C’est pour ça que certains parfums dits « de niche », où des matières nobles et chères sont utilisées (soutenues ou pas par de la synthèse), coûtent pas loin de 200€ le flacon. Ce qui est rare est cher ; même si d’aucuns exagèrent éhontément. (A titre d’exemple, 1 gramme d’absolue de narcisse de montagne, de fleur de caféier ou de genêt, coûtent pas loin de 50€… Ça calme hein, cinquante mille balles le kilo…) Cependant la différence au niveau olfactif est sensible ; ça n’a même rien à voir. Donc à vous de voir. Ou de sentir.

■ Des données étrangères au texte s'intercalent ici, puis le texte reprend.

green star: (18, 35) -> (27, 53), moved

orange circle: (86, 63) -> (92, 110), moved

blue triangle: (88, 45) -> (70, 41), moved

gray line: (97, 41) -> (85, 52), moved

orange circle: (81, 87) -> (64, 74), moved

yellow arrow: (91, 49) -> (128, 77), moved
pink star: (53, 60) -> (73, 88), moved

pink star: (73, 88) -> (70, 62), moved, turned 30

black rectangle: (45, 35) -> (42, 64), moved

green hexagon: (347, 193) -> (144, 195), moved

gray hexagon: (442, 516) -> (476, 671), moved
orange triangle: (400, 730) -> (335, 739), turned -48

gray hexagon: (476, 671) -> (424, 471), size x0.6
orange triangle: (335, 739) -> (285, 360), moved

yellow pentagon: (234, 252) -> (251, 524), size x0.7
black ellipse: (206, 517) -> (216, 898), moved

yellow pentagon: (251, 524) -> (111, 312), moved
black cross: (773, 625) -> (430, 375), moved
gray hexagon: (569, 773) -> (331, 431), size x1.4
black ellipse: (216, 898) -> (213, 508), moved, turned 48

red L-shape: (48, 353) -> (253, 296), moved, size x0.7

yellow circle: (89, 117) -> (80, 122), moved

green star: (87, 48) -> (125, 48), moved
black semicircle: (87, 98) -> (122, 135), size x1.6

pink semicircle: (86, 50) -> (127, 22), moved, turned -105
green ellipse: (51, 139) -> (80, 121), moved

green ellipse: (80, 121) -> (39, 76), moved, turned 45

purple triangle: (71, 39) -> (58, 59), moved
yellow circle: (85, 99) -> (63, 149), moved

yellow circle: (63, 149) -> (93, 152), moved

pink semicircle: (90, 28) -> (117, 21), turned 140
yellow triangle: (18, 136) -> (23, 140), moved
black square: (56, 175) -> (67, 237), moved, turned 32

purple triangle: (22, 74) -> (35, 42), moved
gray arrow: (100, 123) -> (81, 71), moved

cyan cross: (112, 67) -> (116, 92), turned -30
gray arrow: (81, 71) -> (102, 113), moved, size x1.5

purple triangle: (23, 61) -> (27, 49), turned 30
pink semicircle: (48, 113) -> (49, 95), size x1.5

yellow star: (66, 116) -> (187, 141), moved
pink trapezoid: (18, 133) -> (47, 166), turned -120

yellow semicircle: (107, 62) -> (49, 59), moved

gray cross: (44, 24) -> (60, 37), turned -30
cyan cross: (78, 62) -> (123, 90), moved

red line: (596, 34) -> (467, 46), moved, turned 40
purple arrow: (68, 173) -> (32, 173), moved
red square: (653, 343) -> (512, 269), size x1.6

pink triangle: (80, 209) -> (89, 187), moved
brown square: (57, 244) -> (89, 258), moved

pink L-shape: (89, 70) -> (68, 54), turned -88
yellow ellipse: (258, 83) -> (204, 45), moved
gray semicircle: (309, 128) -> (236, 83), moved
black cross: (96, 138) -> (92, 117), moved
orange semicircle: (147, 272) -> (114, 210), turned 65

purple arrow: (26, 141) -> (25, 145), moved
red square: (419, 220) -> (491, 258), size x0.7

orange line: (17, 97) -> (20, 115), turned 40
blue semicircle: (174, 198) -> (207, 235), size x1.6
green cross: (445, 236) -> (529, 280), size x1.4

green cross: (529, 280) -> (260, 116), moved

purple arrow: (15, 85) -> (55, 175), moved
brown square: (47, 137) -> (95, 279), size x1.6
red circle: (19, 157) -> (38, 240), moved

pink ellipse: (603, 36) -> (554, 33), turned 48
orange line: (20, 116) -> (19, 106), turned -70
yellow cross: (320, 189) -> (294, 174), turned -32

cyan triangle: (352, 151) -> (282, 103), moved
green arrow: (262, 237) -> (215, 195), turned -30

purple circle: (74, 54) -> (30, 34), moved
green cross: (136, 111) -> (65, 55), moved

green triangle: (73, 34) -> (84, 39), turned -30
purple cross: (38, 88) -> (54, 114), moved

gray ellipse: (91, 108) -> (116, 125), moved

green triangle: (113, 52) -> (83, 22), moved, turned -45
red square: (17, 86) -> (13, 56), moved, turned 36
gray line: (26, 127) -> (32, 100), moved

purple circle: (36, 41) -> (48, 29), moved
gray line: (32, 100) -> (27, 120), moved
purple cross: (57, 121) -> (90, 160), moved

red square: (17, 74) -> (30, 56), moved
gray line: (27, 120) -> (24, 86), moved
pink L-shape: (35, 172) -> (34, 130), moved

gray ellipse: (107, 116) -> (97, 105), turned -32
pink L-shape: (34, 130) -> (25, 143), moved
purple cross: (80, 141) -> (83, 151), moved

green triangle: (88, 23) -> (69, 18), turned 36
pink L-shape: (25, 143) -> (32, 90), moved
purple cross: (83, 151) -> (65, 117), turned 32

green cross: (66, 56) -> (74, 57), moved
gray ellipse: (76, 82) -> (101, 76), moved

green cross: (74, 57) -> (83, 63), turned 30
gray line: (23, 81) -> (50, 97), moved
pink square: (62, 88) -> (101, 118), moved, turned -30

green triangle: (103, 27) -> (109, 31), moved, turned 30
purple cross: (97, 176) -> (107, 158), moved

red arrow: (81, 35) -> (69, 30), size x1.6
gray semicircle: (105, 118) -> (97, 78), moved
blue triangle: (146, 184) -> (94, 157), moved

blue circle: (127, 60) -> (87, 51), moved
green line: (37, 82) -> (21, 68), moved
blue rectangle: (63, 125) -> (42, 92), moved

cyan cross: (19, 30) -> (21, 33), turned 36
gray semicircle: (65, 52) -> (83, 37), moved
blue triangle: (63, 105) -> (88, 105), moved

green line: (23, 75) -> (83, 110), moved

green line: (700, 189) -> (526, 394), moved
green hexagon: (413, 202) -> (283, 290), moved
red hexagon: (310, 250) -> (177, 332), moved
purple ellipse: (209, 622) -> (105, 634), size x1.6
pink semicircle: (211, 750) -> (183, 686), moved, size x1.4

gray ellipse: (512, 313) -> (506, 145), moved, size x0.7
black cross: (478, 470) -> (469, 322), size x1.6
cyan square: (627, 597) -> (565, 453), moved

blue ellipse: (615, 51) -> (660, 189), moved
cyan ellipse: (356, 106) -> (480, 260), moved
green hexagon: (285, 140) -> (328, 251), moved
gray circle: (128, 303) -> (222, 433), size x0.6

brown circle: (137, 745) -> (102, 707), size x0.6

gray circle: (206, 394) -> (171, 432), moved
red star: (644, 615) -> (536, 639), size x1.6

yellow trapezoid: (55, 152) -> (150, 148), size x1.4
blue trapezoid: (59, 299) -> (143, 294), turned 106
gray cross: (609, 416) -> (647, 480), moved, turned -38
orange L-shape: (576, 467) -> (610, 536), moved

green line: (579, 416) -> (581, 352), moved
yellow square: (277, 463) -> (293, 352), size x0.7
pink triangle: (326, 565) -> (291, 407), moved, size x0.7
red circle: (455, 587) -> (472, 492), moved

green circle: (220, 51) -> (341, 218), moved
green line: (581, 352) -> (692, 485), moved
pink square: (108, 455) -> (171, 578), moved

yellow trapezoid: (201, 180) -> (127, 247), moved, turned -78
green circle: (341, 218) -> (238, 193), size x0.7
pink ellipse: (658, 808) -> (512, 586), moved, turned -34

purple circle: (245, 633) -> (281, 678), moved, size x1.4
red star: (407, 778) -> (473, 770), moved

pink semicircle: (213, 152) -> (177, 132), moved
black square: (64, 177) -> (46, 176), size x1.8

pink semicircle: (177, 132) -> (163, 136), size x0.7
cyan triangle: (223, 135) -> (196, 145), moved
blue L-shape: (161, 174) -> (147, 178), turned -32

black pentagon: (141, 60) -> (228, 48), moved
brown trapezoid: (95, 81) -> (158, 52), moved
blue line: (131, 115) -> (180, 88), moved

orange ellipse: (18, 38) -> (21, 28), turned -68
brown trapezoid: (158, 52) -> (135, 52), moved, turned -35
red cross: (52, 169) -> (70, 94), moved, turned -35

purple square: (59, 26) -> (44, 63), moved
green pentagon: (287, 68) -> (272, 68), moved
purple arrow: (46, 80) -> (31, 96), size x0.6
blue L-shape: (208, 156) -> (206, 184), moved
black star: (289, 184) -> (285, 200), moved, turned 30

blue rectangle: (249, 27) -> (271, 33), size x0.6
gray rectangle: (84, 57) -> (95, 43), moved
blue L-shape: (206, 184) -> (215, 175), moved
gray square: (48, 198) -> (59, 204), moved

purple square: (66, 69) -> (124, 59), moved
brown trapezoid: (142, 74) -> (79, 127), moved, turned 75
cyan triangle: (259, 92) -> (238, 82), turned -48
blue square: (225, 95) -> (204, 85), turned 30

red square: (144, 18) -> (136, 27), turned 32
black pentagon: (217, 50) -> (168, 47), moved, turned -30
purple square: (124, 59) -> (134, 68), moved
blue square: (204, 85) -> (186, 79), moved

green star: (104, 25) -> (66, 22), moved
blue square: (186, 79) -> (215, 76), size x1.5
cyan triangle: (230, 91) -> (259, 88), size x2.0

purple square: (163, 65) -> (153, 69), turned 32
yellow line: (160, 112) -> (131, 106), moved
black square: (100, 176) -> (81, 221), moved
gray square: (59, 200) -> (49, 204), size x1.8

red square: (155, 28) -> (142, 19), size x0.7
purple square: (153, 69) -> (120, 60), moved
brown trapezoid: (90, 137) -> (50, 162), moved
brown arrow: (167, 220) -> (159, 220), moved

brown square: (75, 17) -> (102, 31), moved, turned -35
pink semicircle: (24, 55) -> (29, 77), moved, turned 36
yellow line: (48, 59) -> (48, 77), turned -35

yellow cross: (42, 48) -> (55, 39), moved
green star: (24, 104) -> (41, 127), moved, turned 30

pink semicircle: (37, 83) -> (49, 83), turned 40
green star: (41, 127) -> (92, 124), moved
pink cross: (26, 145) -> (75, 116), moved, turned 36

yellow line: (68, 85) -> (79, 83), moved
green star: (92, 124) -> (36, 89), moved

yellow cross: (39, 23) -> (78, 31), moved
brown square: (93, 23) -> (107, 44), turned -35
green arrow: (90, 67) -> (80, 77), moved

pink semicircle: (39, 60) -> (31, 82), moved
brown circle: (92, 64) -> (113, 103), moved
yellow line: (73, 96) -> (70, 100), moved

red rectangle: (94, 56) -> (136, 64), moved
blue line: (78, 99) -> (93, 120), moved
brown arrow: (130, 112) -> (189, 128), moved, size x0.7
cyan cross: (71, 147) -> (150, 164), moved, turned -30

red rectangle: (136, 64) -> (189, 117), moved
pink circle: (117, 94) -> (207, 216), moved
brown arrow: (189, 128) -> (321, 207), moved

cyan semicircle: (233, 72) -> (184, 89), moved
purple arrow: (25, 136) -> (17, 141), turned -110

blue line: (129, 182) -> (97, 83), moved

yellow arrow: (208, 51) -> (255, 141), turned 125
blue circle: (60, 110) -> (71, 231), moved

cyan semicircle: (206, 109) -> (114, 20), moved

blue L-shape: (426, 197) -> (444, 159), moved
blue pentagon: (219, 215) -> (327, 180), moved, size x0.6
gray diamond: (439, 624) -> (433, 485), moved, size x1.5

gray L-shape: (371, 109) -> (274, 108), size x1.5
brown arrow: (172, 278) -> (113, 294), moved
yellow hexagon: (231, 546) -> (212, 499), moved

Pour ma part, et loin de vouloir concurrencer qui que ce soit sur le marché hyper encombré de la parfumerie – d’autant que je n’en aurais pas les capacités, encore moins les moyens –, je vais modestement ouvrir un blog parallèle à celui-ci, un blog olfactif si j’ose dire, qui va s’intituler Photolfactives. Première image sur laquelle je vais travailler : « Le vent dans les arbres ». C’est dit. Texte, image, fragrance. Et coetera. (Aj. lundi 22/10 : Je viens d’ouvrir ce blog : c’est .) Pour ceux que ça intéresse. (J’aurai notamment l’occasion de développer cette histoire de morphologie fréquentielle dont je parlais dans le billet précédent, et que le manque de place ne me permet pas trop de faire ici ; déjà que ce billet est assez long. Enfin, patience dans l’azur, respirez, profitez de l’air.)

Quant à la Brosse Gherta, ma bonne vieille reluiseuse électrique, ça continue, bien évidemment. Avec des billets parfois plus brefs, mais plus fréquents, plus méchants, plus virulents, plus déchirants, plus stupéfiants, plus terrifiants encore. Halala ;)

Tcho.

(PS : c’est comment l’odeur du vent au fait ? On la fait avec quoi ?  – Ah ça…  secret de sorcier mon p’tit ! Bientôt sur vos écrans.)